Source material =>
--- --- ---
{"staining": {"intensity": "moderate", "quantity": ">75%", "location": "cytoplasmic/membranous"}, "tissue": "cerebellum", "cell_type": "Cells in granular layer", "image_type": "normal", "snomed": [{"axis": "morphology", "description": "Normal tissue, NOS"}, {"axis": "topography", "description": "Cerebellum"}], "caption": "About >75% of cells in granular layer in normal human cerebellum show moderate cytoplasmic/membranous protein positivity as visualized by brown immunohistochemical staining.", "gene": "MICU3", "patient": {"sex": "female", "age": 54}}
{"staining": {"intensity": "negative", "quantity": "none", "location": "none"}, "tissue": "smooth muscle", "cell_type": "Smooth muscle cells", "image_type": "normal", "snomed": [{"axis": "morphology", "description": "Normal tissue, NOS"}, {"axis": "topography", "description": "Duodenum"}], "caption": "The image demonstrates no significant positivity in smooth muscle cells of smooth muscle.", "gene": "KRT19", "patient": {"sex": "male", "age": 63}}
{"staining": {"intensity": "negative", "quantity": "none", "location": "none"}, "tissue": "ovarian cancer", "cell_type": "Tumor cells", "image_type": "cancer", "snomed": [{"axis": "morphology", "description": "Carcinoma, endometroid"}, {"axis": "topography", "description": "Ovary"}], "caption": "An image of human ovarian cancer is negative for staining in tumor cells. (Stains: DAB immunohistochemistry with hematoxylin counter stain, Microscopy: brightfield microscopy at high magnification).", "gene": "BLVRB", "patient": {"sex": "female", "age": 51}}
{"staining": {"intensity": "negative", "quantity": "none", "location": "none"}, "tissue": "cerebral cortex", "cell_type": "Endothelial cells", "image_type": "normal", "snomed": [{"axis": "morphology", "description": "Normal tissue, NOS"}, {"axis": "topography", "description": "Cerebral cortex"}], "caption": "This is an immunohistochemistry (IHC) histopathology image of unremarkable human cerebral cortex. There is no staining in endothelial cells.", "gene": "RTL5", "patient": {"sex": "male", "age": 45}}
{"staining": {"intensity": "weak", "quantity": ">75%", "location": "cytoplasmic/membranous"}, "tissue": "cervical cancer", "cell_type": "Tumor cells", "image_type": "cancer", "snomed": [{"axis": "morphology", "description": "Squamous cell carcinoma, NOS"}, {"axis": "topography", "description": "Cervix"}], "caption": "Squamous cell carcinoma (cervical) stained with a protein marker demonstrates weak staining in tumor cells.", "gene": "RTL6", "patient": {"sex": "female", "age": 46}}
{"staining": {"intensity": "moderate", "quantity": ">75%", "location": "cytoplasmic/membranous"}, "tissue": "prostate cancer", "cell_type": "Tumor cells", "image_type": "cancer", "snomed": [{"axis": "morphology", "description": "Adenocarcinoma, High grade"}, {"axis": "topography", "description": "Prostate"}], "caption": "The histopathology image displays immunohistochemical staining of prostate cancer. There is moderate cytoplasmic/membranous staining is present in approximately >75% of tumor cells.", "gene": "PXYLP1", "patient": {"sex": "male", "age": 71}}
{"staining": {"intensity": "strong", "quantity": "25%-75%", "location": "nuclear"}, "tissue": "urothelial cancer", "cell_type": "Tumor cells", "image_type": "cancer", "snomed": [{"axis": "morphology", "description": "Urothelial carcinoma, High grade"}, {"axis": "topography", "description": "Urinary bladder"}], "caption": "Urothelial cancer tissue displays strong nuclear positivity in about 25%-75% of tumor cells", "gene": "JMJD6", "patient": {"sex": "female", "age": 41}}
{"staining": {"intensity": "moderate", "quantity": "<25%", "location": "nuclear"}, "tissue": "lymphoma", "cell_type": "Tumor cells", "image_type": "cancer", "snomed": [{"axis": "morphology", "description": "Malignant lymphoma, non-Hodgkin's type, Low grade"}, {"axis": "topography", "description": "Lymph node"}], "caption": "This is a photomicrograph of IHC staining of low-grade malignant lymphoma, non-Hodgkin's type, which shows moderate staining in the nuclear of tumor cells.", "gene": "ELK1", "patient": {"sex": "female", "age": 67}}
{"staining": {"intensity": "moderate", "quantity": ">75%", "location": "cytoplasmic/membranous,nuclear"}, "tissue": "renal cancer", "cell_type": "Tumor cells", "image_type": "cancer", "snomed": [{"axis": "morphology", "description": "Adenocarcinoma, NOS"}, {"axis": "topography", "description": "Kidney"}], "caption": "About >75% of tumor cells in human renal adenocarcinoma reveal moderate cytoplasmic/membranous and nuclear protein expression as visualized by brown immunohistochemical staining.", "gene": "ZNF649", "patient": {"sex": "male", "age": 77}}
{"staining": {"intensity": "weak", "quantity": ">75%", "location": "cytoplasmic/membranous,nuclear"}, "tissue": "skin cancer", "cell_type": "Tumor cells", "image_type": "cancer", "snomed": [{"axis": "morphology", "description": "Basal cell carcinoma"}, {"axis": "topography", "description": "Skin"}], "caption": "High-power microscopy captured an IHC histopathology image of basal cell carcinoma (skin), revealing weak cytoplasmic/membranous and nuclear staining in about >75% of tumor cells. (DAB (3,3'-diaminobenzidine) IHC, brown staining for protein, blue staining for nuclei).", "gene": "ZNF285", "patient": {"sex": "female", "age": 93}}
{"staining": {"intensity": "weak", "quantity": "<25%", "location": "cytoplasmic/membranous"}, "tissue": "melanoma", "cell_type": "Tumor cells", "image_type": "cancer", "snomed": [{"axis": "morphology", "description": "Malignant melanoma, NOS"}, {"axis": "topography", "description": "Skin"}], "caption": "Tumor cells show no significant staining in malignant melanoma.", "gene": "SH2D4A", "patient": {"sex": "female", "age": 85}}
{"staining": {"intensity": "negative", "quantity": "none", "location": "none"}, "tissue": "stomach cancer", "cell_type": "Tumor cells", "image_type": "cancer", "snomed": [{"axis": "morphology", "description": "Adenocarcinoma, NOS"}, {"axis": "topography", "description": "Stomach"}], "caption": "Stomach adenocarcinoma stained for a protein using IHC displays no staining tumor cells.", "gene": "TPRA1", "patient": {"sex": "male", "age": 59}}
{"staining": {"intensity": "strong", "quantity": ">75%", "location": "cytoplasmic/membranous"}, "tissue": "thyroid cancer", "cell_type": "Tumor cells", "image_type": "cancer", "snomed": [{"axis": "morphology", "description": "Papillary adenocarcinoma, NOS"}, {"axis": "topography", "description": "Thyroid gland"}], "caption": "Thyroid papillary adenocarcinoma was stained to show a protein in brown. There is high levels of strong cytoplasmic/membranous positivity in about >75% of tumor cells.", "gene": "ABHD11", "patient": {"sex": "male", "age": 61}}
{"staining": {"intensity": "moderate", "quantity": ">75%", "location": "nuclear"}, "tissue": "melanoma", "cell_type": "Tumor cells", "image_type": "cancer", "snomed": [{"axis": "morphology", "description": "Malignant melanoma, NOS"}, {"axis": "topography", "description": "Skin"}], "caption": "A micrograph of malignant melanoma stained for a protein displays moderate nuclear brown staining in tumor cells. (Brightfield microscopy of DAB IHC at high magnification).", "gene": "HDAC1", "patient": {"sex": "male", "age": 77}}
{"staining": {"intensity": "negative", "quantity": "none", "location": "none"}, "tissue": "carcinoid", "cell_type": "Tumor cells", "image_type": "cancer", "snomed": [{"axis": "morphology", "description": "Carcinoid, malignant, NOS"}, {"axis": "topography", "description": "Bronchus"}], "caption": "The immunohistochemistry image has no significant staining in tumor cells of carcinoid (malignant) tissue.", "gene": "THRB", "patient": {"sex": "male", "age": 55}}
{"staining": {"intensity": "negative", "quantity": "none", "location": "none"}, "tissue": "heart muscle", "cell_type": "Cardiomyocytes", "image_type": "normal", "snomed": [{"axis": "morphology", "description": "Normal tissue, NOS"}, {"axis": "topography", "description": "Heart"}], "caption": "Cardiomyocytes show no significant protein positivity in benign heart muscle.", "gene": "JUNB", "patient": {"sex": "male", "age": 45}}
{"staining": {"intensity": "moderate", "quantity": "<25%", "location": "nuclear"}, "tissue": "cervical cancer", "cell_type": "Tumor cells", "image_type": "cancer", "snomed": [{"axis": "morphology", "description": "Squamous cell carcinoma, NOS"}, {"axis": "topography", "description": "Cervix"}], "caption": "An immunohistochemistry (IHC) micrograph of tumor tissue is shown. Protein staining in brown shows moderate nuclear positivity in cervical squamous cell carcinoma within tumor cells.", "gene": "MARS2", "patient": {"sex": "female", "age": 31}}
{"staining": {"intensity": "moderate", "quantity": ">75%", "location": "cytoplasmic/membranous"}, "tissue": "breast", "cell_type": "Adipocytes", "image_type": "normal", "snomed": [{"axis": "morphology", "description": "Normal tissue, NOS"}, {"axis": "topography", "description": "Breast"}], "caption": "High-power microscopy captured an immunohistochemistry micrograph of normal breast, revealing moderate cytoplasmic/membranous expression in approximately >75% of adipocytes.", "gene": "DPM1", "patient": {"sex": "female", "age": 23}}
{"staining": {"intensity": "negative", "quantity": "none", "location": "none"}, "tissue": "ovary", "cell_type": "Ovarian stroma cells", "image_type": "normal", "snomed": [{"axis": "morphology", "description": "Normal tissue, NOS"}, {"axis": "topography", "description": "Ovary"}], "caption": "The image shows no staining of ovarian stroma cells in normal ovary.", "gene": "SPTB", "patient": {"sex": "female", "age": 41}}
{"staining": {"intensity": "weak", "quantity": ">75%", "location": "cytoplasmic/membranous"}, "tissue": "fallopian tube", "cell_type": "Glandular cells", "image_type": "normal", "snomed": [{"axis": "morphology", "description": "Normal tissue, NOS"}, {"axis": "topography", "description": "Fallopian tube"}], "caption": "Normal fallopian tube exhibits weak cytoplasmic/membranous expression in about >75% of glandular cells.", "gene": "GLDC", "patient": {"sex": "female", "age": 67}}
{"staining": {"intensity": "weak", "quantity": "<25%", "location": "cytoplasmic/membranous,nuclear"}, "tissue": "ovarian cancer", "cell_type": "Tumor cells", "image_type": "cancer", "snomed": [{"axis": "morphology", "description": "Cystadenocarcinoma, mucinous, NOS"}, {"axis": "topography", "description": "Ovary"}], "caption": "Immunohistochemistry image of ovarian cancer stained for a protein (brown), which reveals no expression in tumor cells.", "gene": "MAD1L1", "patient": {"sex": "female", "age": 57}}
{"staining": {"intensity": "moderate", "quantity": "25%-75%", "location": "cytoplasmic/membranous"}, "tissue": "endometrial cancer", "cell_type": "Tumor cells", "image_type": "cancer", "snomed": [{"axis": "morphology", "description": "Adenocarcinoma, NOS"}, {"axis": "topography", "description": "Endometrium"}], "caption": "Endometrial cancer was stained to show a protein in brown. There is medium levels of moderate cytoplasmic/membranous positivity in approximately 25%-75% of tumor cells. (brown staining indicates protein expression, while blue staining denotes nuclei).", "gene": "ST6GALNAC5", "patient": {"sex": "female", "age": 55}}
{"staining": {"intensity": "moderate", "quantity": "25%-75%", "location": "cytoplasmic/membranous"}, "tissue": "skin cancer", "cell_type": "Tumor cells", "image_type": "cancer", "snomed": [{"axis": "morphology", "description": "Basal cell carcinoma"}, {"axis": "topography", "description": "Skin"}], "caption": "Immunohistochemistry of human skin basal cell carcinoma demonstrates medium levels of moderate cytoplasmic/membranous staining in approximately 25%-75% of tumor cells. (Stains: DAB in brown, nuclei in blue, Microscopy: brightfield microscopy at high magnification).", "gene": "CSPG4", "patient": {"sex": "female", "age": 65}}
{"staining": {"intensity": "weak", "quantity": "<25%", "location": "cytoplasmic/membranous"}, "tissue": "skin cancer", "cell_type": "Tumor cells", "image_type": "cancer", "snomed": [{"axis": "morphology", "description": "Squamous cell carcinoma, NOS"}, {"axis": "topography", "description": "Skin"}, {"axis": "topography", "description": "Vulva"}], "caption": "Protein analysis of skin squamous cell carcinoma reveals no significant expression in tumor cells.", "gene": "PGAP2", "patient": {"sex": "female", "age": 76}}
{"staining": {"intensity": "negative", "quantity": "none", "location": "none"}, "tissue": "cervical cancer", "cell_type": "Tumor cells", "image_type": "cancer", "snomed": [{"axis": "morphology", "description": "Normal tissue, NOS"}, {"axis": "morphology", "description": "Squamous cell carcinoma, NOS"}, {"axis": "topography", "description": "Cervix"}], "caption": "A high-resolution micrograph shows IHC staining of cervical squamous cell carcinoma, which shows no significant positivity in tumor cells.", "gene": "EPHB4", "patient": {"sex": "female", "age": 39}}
--- --- ---
Required work => For the listing above, print only the lines starting at the line containing "adenocarcinoma stained for" and ending at the line containing "micrograph of malignant", exactly, both included.

Expected output =>
{"staining": {"intensity": "negative", "quantity": "none", "location": "none"}, "tissue": "stomach cancer", "cell_type": "Tumor cells", "image_type": "cancer", "snomed": [{"axis": "morphology", "description": "Adenocarcinoma, NOS"}, {"axis": "topography", "description": "Stomach"}], "caption": "Stomach adenocarcinoma stained for a protein using IHC displays no staining tumor cells.", "gene": "TPRA1", "patient": {"sex": "male", "age": 59}}
{"staining": {"intensity": "strong", "quantity": ">75%", "location": "cytoplasmic/membranous"}, "tissue": "thyroid cancer", "cell_type": "Tumor cells", "image_type": "cancer", "snomed": [{"axis": "morphology", "description": "Papillary adenocarcinoma, NOS"}, {"axis": "topography", "description": "Thyroid gland"}], "caption": "Thyroid papillary adenocarcinoma was stained to show a protein in brown. There is high levels of strong cytoplasmic/membranous positivity in about >75% of tumor cells.", "gene": "ABHD11", "patient": {"sex": "male", "age": 61}}
{"staining": {"intensity": "moderate", "quantity": ">75%", "location": "nuclear"}, "tissue": "melanoma", "cell_type": "Tumor cells", "image_type": "cancer", "snomed": [{"axis": "morphology", "description": "Malignant melanoma, NOS"}, {"axis": "topography", "description": "Skin"}], "caption": "A micrograph of malignant melanoma stained for a protein displays moderate nuclear brown staining in tumor cells. (Brightfield microscopy of DAB IHC at high magnification).", "gene": "HDAC1", "patient": {"sex": "male", "age": 77}}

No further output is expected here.